The company is also quickly losing market share. CEO Dave Calhoun’s November 2022 announcement that there would be no new Boeing jetliner this decade had a predictable result: a record 1,300 Airbus A321neo orders in 2023. Boeing will be very lucky to retain 40% of the market by decade’s end. Given relentless cost-cutting and the demographics of the engineering workforce, it will be quite difficult for the company to create a new jetliner in the 2030s.

The situation may be worse on the defense side. Billions of dollars have been lost due to poor execution and ill-advised fixed-price contracts—over $2 billion in 2022 alone. While an E-7 procurement program may help, these losses will not stop anytime soon. Worse, it is unlikely that the Pentagon will trust Boeing with the next-generation platforms—NGAD (Next Generation Air Dominance Programme) and F/A-XX—being decided in the next few years.

For years, Boeing management was accused of focusing on money rather than products, performance or people. Between 2014 and 2018, it gave away $53 billion in dividends and buybacks. But that shareholder focus no longer works. Boeing is the only large-cap aerospace company in the world with a flat share price throughout the remarkable demand surge the industry has seen over the last three years.

As 2023 ended, the company’s strategy department was abolished. Unit strategy functions were also reduced. The company no longer wants a plan for company-wide new technology development, new product development or, most crucial, restoring the links between the people who design and build aircraft and the people who manage the company. There are also no plans to promote technical people to senior management positions. Stephanie Pope’s recent appointment as chief operating officer means another finance person has been made Calhoun’s heir apparent.

The future, if it can be called that, is simply to run the company for cash—deliver legacy jets, try to make existing defense programs profitable, and resume converting cash flow into shareholder returns. Management may also try to sell off parts of the company—or perhaps all of it. The implications of this for the U.S. aerospace industry, defense industrial base and even the broader economy are potentially enormous.

What can change the company’s path?

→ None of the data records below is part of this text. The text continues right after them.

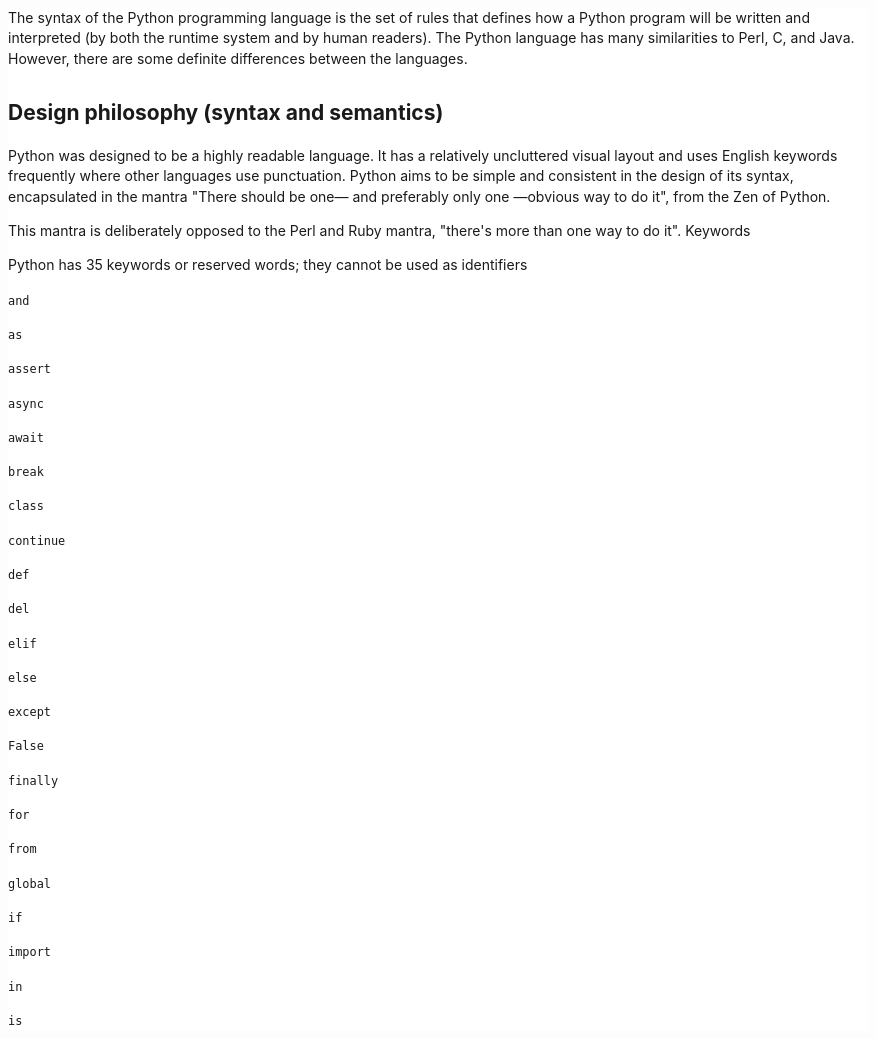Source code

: The syntax of the Python programming language is the set of rules that defines how a Python program will be written and interpreted (by both the runtime system and by human readers). The Python language has many similarities to Perl, C, and Java. However, there are some definite differences between the languages.

## Design philosophy (syntax and semantics)

Python was designed to be a highly readable language. It has a relatively uncluttered visual layout and uses English keywords frequently where other languages use punctuation. Python aims to be simple and consistent in the design of its syntax, encapsulated in the mantra "There should be one— and preferably only one —obvious way to do it", from the Zen of Python.

This mantra is deliberately opposed to the Perl and Ruby mantra, "there's more than one way to do it".
Keywords

Python has 35 keywords or reserved words; they cannot be used as identifiers

`and`

`as`

`assert`

`async`

`await`

`break`

`class`

`continue`

`def`

`del`

`elif`

`else`

`except`

`False`

`finally`

`for`

`from`

`global`

`if`

`import`

`in`

`is`
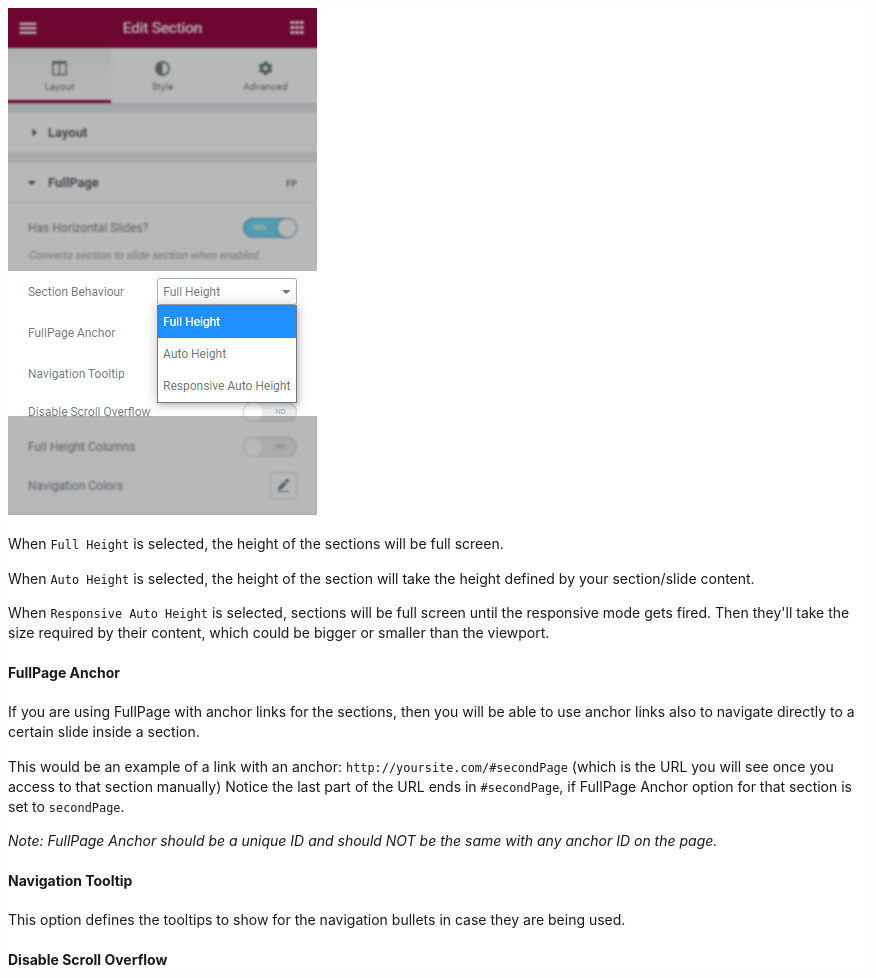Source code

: ![Section Behaviour](assets/fullpage-for-elementor/s09-section-behaviour.jpg "Section Behaviour")

When `Full Height` is selected, the height of the sections will be full screen.

When `Auto Height` is selected, the height of the section will take the height defined by your section/slide content.

When `Responsive Auto Height` is selected, sections will be full screen until the responsive mode gets fired. Then they'll take the size required by their content, which could be bigger or smaller than the viewport.

#### FullPage Anchor

If you are using FullPage with anchor links for the sections, then you will be able to use anchor links also to navigate directly to a certain slide inside a section.

This would be an example of a link with an anchor:
`http://yoursite.com/#secondPage`
(which is the URL you will see once you access to that section manually) Notice the last part of the URL ends in `#secondPage`, if FullPage Anchor option for that section is set to `secondPage`.

*Note: FullPage Anchor should be a unique ID and should NOT be the same with any anchor ID on the page.*

#### Navigation Tooltip

This option defines the tooltips to show for the navigation bullets in case they are being used.

#### Disable Scroll Overflow
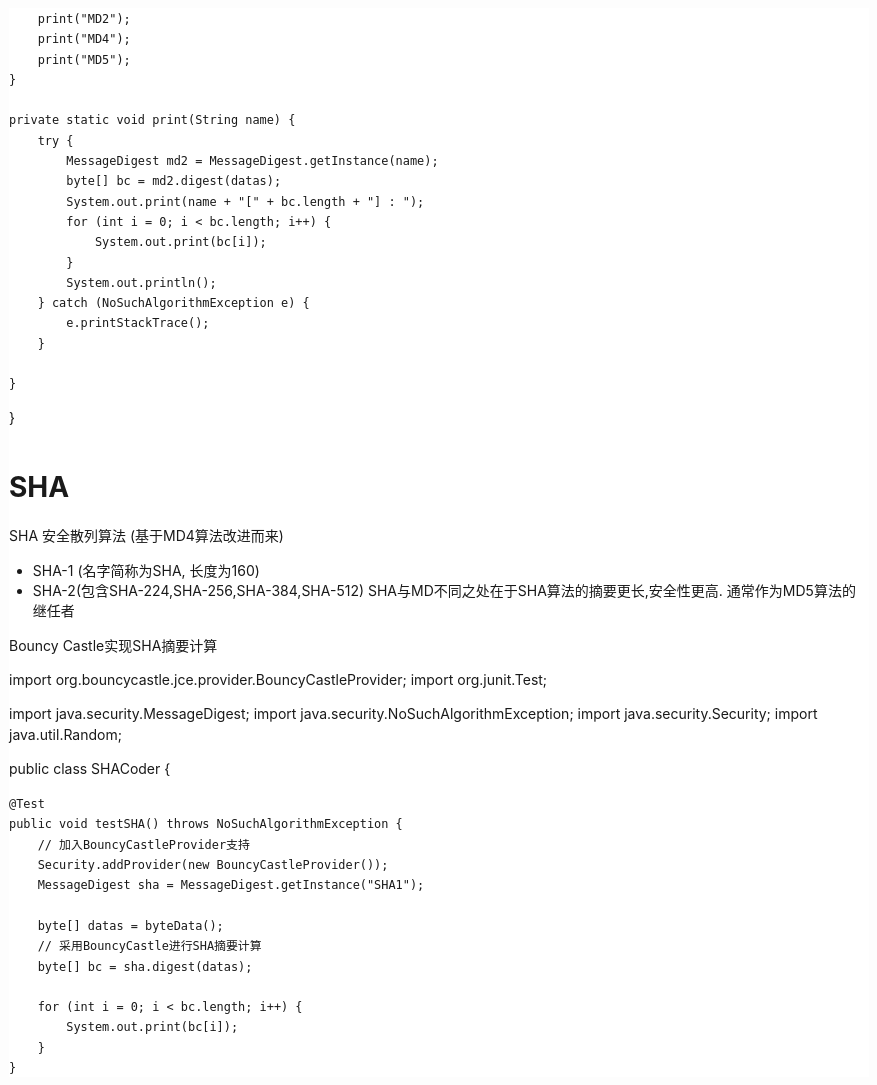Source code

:         print("MD2");
        print("MD4");
        print("MD5");
    }

    private static void print(String name) {
        try {
            MessageDigest md2 = MessageDigest.getInstance(name);
            byte[] bc = md2.digest(datas);
            System.out.print(name + "[" + bc.length + "] : ");
            for (int i = 0; i < bc.length; i++) {
                System.out.print(bc[i]);
            }
            System.out.println();
        } catch (NoSuchAlgorithmException e) {
            e.printStackTrace();
        }

    }
}



# SHA
SHA 安全散列算法 (基于MD4算法改进而来)
* SHA-1 (名字简称为SHA, 长度为160)
* SHA-2(包含SHA-224,SHA-256,SHA-384,SHA-512)
SHA与MD不同之处在于SHA算法的摘要更长,安全性更高. 通常作为MD5算法的继任者

Bouncy Castle实现SHA摘要计算

import org.bouncycastle.jce.provider.BouncyCastleProvider;
import org.junit.Test;

import java.security.MessageDigest;
import java.security.NoSuchAlgorithmException;
import java.security.Security;
import java.util.Random;

public class SHACoder {

    @Test
    public void testSHA() throws NoSuchAlgorithmException {
        // 加入BouncyCastleProvider支持
        Security.addProvider(new BouncyCastleProvider());
        MessageDigest sha = MessageDigest.getInstance("SHA1");

        byte[] datas = byteData();
        // 采用BouncyCastle进行SHA摘要计算
        byte[] bc = sha.digest(datas);

        for (int i = 0; i < bc.length; i++) {
            System.out.print(bc[i]);
        }
    }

Strangely, there have been no indications that either activist investors or the company’s own board will act. Airlines and lessors are angry and getting angrier, but given long waiting times at Airbus, Boeing management likely feels that it will not see any wholesale customer defections. The most airlines could do is encourage Embraer to enter the larger jet market, but that would take at least a decade.

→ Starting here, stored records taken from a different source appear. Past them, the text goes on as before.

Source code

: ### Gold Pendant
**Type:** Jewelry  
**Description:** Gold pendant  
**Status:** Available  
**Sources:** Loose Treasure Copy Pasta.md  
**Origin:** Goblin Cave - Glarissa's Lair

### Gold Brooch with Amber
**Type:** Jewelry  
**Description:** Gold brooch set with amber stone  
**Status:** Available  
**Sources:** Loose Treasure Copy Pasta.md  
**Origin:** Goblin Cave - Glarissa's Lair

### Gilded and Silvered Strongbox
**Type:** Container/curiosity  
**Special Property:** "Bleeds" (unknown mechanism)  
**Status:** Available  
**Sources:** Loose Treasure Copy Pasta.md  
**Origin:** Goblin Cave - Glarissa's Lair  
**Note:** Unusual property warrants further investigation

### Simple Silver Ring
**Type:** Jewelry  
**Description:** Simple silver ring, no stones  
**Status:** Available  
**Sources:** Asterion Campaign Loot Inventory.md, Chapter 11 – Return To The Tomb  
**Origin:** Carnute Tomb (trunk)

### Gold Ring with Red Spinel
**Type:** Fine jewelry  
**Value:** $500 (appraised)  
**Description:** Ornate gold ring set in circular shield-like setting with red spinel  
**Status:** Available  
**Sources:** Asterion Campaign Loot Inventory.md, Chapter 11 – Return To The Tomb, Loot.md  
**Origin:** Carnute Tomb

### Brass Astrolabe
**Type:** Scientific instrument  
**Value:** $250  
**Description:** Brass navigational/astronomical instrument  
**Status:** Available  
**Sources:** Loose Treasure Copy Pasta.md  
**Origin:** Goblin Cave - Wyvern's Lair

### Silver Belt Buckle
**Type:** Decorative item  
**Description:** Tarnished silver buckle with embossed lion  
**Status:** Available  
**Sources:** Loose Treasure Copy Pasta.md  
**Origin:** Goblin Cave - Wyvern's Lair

That leaves the U.S. government. But in general, the U.S. does not do industrial policy. In fact, the U.S. is the only large country to let its de facto flag carrier (Pan Am) go out of business. NASA can provide some limited cash for design concepts such as the X-66, but that is not the same as creating a new product to compete with Airbus, let alone transform a dysfunctional company culture. There will be additional regulatory oversight from the FAA, but the agency is also underresourced.

It would be one thing if Boeing needed a government cash injection or a loan guarantee, as with the automakers in 2008 or Lockheed in 1971. This is different—Boeing simply wants to give away its money (when it starts making it again). There is no known U.S. mechanism to stop that.

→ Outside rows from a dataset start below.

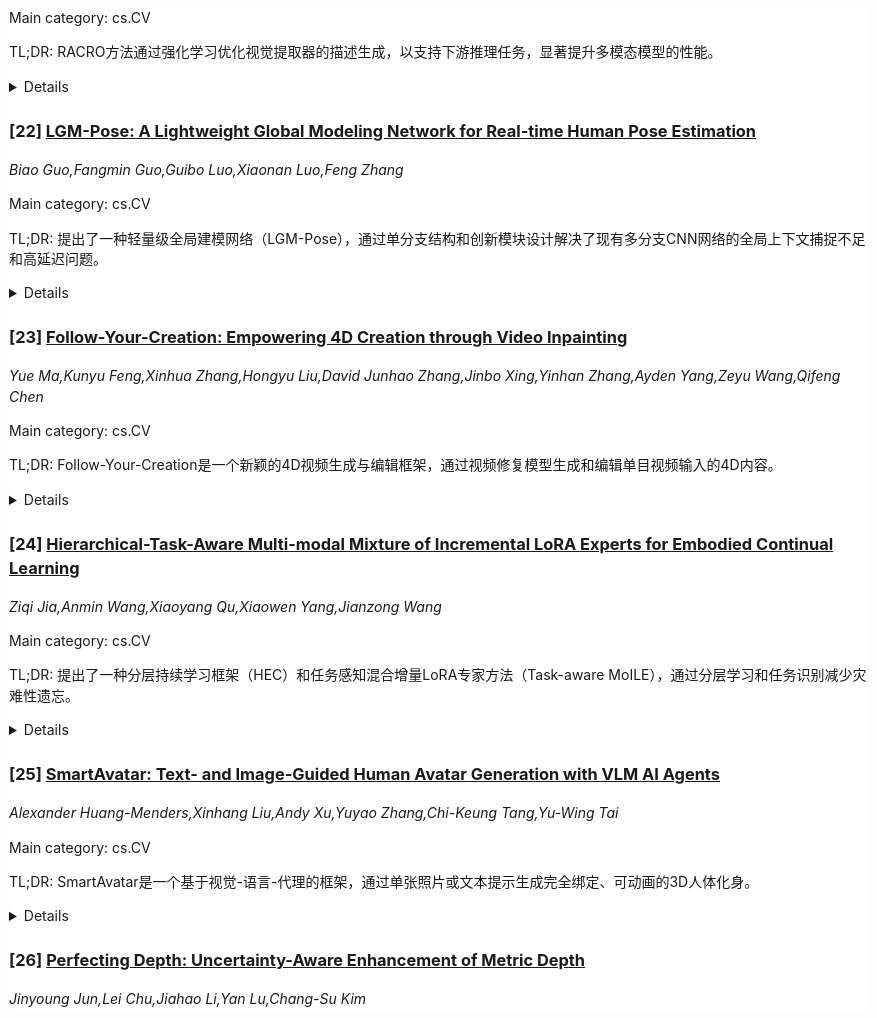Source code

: Main category: cs.CV

TL;DR: RACRO方法通过强化学习优化视觉提取器的描述生成，以支持下游推理任务，显著提升多模态模型的性能。


<details><summary>Details</summary></details>


### [22] [LGM-Pose: A Lightweight Global Modeling Network for Real-time Human Pose Estimation](https://arxiv.org/abs/2506.04561)
*Biao Guo,Fangmin Guo,Guibo Luo,Xiaonan Luo,Feng Zhang*

Main category: cs.CV

TL;DR: 提出了一种轻量级全局建模网络（LGM-Pose），通过单分支结构和创新模块设计解决了现有多分支CNN网络的全局上下文捕捉不足和高延迟问题。


<details><summary>Details</summary></details>


### [23] [Follow-Your-Creation: Empowering 4D Creation through Video Inpainting](https://arxiv.org/abs/2506.04590)
*Yue Ma,Kunyu Feng,Xinhua Zhang,Hongyu Liu,David Junhao Zhang,Jinbo Xing,Yinhan Zhang,Ayden Yang,Zeyu Wang,Qifeng Chen*

Main category: cs.CV

TL;DR: Follow-Your-Creation是一个新颖的4D视频生成与编辑框架，通过视频修复模型生成和编辑单目视频输入的4D内容。


<details><summary>Details</summary></details>


### [24] [Hierarchical-Task-Aware Multi-modal Mixture of Incremental LoRA Experts for Embodied Continual Learning](https://arxiv.org/abs/2506.04595)
*Ziqi Jia,Anmin Wang,Xiaoyang Qu,Xiaowen Yang,Jianzong Wang*

Main category: cs.CV

TL;DR: 提出了一种分层持续学习框架（HEC）和任务感知混合增量LoRA专家方法（Task-aware MoILE），通过分层学习和任务识别减少灾难性遗忘。


<details><summary>Details</summary></details>


### [25] [SmartAvatar: Text- and Image-Guided Human Avatar Generation with VLM AI Agents](https://arxiv.org/abs/2506.04606)
*Alexander Huang-Menders,Xinhang Liu,Andy Xu,Yuyao Zhang,Chi-Keung Tang,Yu-Wing Tai*

Main category: cs.CV

TL;DR: SmartAvatar是一个基于视觉-语言-代理的框架，通过单张照片或文本提示生成完全绑定、可动画的3D人体化身。


<details><summary>Details</summary></details>


### [26] [Perfecting Depth: Uncertainty-Aware Enhancement of Metric Depth](https://arxiv.org/abs/2506.04612)
*Jinyoung Jun,Lei Chu,Jiahao Li,Yan Lu,Chang-Su Kim*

As for potential Pentagon influence, industrial base concerns are not a criterion for source selection. Again, the services do not want to take a chance on poor execution. A new C-X strategic transport program might help Boeing, but others could bid, too. One thing the Pentagon can be expected to do is encourage new large aircraft competitors. That explains the Air Force’s $235 million prototype contract for JetZero and its partners, awarded in August. That is just a tiny fraction of what is needed to create a new aircraft, however, and this is an industry with some of the highest barriers to entry.

Thus, we may be witnessing the slow (but perhaps accelerating) demise of what was once the world’s greatest aerospace company, with few if any identifiable roadblocks to an act of self-immolation.